Aim of the task: Count the lines below that contain the string "tuning", and reply with only that number.

Input rows:
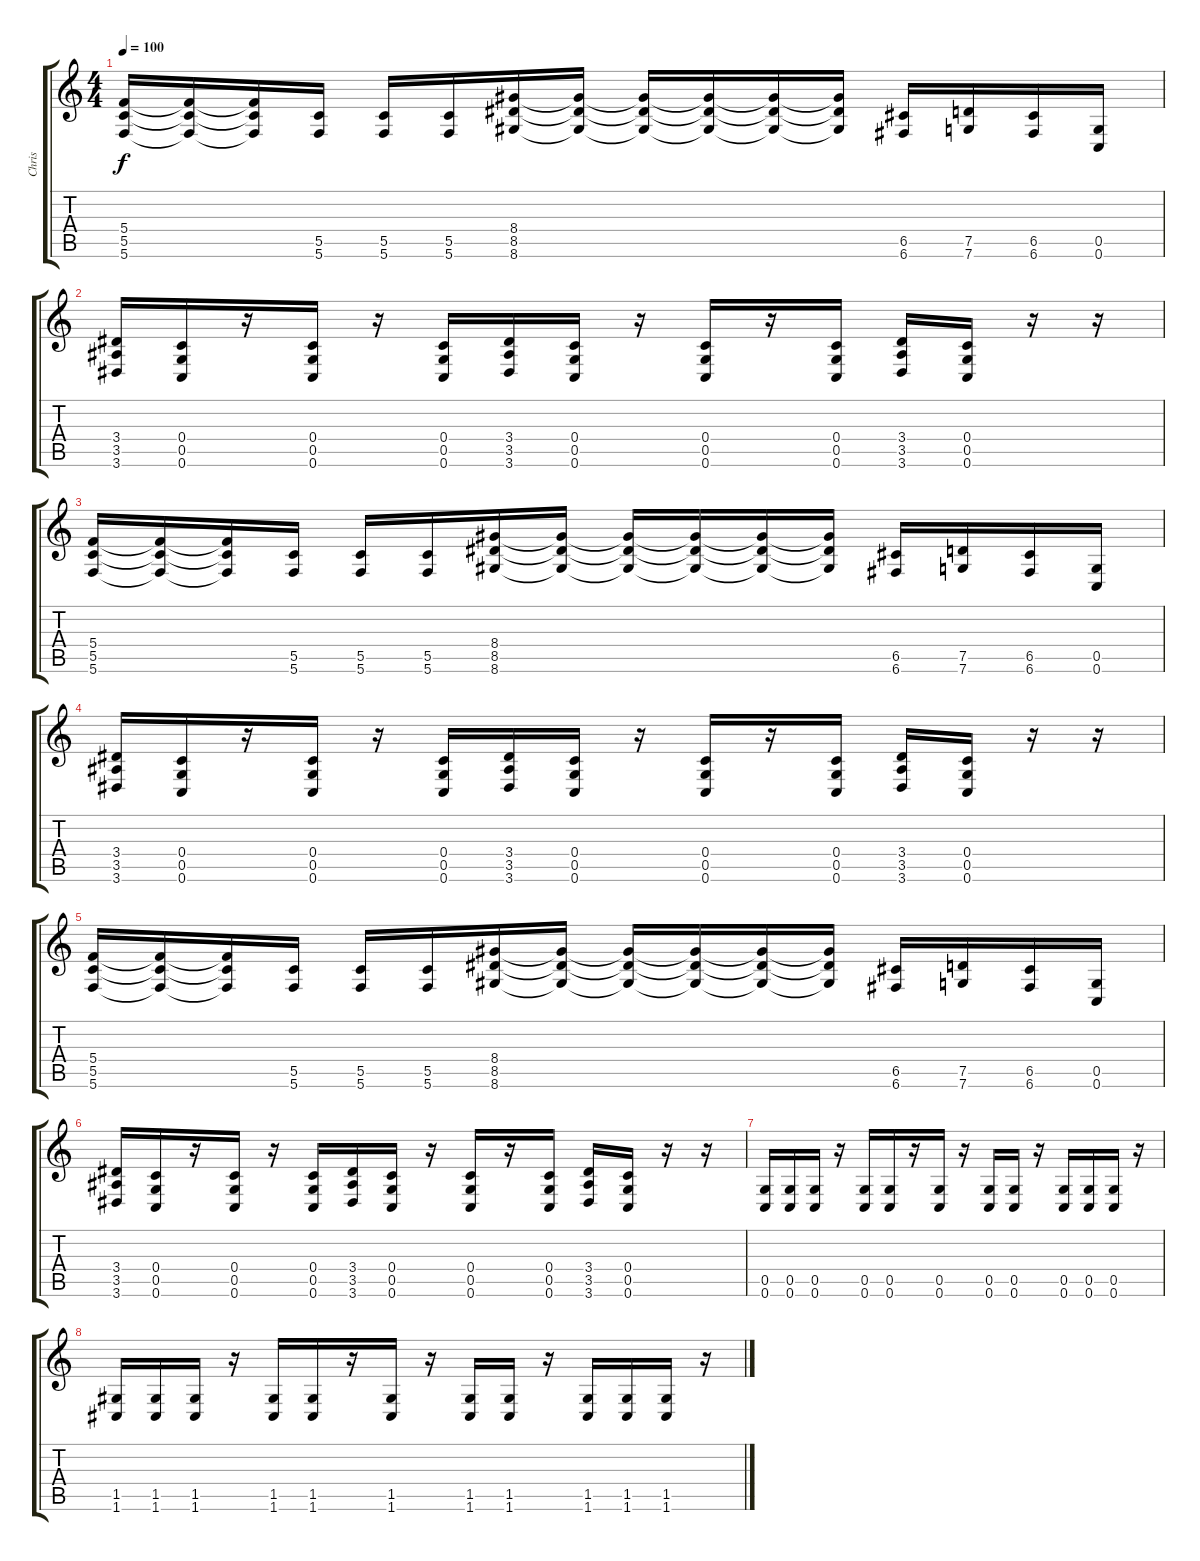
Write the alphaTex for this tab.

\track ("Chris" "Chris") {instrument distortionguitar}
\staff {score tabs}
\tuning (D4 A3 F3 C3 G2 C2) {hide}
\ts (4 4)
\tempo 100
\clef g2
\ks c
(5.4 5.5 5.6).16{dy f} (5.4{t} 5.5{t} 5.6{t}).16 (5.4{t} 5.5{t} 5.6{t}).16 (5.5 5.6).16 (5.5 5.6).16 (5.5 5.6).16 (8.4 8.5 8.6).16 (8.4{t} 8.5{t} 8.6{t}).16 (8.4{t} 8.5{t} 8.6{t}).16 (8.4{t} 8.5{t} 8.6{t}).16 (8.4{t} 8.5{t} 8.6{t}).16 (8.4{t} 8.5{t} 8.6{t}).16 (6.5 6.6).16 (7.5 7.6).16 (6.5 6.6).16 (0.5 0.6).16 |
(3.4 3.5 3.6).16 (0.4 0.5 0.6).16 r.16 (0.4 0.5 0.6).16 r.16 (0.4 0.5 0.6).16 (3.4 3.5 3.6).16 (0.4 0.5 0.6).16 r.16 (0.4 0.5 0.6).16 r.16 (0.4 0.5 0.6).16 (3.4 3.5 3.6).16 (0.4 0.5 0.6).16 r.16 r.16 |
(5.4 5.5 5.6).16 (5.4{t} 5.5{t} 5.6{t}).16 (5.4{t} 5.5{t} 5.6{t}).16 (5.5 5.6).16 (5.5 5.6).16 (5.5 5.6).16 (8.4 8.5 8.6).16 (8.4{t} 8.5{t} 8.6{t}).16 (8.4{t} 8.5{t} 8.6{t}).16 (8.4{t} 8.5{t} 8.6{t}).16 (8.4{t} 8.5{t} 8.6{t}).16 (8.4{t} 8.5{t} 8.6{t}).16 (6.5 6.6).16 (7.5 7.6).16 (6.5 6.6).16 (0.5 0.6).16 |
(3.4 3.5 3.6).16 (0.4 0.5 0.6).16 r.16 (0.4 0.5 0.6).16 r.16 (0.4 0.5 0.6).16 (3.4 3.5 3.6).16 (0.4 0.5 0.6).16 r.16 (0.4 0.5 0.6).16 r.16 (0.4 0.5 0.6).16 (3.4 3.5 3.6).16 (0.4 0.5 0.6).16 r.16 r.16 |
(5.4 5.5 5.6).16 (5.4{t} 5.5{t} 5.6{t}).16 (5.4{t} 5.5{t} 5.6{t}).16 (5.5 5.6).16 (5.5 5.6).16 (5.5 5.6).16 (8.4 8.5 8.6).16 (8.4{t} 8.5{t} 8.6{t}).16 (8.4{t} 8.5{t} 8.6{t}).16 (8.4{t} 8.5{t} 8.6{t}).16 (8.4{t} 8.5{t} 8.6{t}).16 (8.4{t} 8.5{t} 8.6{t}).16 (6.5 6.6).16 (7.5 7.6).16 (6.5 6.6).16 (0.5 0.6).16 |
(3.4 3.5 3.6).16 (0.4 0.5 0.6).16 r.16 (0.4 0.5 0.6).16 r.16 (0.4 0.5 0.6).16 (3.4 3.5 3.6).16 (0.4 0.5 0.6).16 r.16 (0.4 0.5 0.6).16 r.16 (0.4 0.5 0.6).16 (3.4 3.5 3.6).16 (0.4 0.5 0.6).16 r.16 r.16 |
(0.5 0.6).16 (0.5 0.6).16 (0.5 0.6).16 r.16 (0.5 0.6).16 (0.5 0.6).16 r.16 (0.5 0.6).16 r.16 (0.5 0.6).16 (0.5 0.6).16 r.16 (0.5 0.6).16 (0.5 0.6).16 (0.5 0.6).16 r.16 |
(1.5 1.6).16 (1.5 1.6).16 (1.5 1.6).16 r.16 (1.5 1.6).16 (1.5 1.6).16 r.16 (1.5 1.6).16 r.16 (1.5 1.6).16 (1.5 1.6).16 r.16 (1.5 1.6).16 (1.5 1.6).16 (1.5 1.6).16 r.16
...
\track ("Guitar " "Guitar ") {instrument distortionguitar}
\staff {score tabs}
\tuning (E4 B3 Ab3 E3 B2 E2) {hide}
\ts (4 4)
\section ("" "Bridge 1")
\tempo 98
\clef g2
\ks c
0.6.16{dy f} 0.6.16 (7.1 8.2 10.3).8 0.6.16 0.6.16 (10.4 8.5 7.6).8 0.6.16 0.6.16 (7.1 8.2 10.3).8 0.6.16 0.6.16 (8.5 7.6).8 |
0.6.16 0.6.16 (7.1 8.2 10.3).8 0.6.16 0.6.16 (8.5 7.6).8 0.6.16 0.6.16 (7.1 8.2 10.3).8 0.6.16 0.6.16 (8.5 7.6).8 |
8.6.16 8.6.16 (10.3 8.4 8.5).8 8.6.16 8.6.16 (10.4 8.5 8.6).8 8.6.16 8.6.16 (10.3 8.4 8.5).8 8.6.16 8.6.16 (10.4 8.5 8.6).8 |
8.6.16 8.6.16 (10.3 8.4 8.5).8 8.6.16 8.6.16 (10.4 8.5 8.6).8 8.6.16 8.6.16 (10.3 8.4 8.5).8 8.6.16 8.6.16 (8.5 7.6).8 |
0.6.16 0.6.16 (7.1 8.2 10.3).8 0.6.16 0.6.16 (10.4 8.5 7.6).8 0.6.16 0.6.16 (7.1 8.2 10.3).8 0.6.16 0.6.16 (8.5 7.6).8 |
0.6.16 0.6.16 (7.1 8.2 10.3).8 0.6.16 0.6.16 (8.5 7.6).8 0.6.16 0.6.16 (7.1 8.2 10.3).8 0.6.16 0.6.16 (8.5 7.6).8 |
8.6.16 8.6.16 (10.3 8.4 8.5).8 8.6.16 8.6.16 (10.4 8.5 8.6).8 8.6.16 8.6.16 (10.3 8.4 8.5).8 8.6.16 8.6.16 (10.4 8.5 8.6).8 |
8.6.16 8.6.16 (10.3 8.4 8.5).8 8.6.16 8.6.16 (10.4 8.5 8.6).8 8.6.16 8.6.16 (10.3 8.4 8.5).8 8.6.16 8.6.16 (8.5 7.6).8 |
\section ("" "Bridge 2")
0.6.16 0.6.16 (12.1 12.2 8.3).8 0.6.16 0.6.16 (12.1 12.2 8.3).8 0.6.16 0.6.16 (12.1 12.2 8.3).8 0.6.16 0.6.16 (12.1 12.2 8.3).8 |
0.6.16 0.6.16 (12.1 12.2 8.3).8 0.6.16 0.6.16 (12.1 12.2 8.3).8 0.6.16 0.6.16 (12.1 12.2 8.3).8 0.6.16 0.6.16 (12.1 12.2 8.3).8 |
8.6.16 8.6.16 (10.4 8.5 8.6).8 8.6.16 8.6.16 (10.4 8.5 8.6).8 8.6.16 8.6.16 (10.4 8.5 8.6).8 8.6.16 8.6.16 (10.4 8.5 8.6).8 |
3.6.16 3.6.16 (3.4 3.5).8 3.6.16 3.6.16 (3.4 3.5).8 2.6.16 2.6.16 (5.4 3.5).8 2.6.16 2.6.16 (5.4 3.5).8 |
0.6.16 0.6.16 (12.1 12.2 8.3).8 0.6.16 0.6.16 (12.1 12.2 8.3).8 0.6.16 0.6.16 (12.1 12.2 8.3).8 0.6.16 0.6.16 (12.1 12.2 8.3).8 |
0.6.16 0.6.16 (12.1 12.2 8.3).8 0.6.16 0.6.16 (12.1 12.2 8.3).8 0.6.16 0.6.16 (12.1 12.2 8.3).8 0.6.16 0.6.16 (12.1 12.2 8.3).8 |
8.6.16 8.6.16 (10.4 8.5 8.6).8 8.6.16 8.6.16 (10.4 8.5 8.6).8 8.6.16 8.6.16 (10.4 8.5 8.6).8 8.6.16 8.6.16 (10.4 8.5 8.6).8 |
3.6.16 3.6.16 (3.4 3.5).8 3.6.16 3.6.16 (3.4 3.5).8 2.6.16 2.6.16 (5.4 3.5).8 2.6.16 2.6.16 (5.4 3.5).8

Answer below: 2